Pour terminer, j’aimerais que vous nous donniez une définition simple, concrète et responsable de la « vie soutenable ».

La vie soutenable est un projet ouvert, pas une norme. L’essentiel est de définir soi-même ce qui est important pour soi, et pas d’appliquer les normes de vie soutenable définies par des experts ou des livres sacrés.

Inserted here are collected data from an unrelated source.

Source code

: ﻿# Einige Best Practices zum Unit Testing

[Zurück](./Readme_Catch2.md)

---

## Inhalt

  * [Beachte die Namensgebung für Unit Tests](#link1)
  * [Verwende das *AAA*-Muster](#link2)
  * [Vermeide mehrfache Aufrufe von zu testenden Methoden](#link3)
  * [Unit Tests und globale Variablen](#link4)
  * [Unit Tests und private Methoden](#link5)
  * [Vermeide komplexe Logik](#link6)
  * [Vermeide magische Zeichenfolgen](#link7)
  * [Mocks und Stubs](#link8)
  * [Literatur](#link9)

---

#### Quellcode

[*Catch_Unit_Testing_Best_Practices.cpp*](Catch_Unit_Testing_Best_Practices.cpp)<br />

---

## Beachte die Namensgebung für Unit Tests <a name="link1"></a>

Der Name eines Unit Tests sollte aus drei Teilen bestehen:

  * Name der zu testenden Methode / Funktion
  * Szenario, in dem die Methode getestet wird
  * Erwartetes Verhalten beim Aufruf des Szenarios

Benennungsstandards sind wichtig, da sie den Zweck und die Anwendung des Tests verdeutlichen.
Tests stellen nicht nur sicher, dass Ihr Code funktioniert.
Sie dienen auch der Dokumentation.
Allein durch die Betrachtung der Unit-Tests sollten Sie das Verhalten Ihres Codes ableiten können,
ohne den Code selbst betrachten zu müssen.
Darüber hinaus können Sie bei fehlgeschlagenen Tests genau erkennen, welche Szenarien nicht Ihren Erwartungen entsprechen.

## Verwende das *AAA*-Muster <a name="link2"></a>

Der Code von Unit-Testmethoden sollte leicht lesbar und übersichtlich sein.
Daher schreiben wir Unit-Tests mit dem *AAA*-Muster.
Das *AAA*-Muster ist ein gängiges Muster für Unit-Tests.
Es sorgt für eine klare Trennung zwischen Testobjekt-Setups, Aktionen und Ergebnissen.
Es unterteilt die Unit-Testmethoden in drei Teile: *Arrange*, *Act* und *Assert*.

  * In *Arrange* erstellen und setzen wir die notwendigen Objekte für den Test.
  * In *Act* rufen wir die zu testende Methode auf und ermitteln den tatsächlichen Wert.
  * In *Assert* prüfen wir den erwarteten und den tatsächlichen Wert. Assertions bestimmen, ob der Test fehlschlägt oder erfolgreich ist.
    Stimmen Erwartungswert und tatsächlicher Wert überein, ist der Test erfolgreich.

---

L’éthique du soutenable telle que je l’entends n’a donc pas de « définition concrète », ce qu’on demande si souvent, sans se rendre compte que c’est une idéologie qu’on demande… Il faut sortir de cette attitude de soumission symbolique, c'est l'essentiel ! Le concret, c'est à chacun de le trouver pour soi, dans une recherche de prise de conscience qui dure toute sa vie, et qui passe sans doute par plusieurs phases. Il n'y en a pas de mode d'emploi « concret », mais la définition finalement est effectivement « simple », pour répondre à votre question, et c'est celle de la sagesse : se soucier d'être authentiquement soi et d'assumer ce qu'on est et ce qu'on fait.
Le soutenable, en ce sens, est un simple rappel aux fondamentaux de l'éthique, et selon moi  l'invitation à une éthique de la sagesse. Très loin des « recettes » pratiques.